> **Exercise directions**
Transcribe the listing below word for word.

> **Extracted entries**
-- Opening Marker --

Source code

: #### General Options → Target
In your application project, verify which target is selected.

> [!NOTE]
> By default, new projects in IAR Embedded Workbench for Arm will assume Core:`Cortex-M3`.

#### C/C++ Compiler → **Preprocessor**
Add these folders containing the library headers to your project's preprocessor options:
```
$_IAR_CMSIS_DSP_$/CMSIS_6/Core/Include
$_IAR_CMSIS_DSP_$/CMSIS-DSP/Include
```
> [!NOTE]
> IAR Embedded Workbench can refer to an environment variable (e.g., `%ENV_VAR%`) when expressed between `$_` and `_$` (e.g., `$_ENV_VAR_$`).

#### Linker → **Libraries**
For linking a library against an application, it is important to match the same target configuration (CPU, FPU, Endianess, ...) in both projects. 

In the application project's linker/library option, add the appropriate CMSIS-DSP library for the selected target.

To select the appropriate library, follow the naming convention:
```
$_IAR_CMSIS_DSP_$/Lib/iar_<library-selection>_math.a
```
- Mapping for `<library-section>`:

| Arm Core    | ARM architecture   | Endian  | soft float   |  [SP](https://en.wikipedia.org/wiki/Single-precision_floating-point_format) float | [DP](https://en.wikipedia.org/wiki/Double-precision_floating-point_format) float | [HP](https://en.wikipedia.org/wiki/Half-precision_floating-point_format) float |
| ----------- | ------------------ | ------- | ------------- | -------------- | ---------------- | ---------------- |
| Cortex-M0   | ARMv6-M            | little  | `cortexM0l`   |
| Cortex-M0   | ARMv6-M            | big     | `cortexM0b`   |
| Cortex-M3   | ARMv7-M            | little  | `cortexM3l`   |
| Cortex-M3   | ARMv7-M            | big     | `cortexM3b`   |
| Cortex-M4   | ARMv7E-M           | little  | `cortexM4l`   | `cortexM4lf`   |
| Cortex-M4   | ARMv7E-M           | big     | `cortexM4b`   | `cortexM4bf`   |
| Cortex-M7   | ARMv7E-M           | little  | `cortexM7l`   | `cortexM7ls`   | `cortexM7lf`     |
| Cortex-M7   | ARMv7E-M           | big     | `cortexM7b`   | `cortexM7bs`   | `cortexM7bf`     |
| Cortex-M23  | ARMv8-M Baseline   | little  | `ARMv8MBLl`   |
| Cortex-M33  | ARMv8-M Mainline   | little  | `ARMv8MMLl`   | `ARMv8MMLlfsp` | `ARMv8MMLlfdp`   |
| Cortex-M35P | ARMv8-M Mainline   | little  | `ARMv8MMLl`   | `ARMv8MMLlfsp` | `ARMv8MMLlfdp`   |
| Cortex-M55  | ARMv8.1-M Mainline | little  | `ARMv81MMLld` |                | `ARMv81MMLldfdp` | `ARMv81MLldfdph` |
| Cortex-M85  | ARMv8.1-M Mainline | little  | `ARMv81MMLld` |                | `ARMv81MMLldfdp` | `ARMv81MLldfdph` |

-- Closing Marker --

> **Task response**
Source code

: #### General Options → Target
In your application project, verify which target is selected.

> [!NOTE]
> By default, new projects in IAR Embedded Workbench for Arm will assume Core:`Cortex-M3`.

#### C/C++ Compiler → **Preprocessor**
Add these folders containing the library headers to your project's preprocessor options:
```
$_IAR_CMSIS_DSP_$/CMSIS_6/Core/Include
$_IAR_CMSIS_DSP_$/CMSIS-DSP/Include
```
> [!NOTE]
> IAR Embedded Workbench can refer to an environment variable (e.g., `%ENV_VAR%`) when expressed between `$_` and `_$` (e.g., `$_ENV_VAR_$`).

#### Linker → **Libraries**
For linking a library against an application, it is important to match the same target configuration (CPU, FPU, Endianess, ...) in both projects. 

In the application project's linker/library option, add the appropriate CMSIS-DSP library for the selected target.

To select the appropriate library, follow the naming convention:
```
$_IAR_CMSIS_DSP_$/Lib/iar_<library-selection>_math.a
```
- Mapping for `<library-section>`:

| Arm Core    | ARM architecture   | Endian  | soft float   |  [SP](https://en.wikipedia.org/wiki/Single-precision_floating-point_format) float | [DP](https://en.wikipedia.org/wiki/Double-precision_floating-point_format) float | [HP](https://en.wikipedia.org/wiki/Half-precision_floating-point_format) float |
| ----------- | ------------------ | ------- | ------------- | -------------- | ---------------- | ---------------- |
| Cortex-M0   | ARMv6-M            | little  | `cortexM0l`   |
| Cortex-M0   | ARMv6-M            | big     | `cortexM0b`   |
| Cortex-M3   | ARMv7-M            | little  | `cortexM3l`   |
| Cortex-M3   | ARMv7-M            | big     | `cortexM3b`   |
| Cortex-M4   | ARMv7E-M           | little  | `cortexM4l`   | `cortexM4lf`   |
| Cortex-M4   | ARMv7E-M           | big     | `cortexM4b`   | `cortexM4bf`   |
| Cortex-M7   | ARMv7E-M           | little  | `cortexM7l`   | `cortexM7ls`   | `cortexM7lf`     |
| Cortex-M7   | ARMv7E-M           | big     | `cortexM7b`   | `cortexM7bs`   | `cortexM7bf`     |
| Cortex-M23  | ARMv8-M Baseline   | little  | `ARMv8MBLl`   |
| Cortex-M33  | ARMv8-M Mainline   | little  | `ARMv8MMLl`   | `ARMv8MMLlfsp` | `ARMv8MMLlfdp`   |
| Cortex-M35P | ARMv8-M Mainline   | little  | `ARMv8MMLl`   | `ARMv8MMLlfsp` | `ARMv8MMLlfdp`   |
| Cortex-M55  | ARMv8.1-M Mainline | little  | `ARMv81MMLld` |                | `ARMv81MMLldfdp` | `ARMv81MLldfdph` |
| Cortex-M85  | ARMv8.1-M Mainline | little  | `ARMv81MMLld` |                | `ARMv81MMLldfdp` | `ARMv81MLldfdph` |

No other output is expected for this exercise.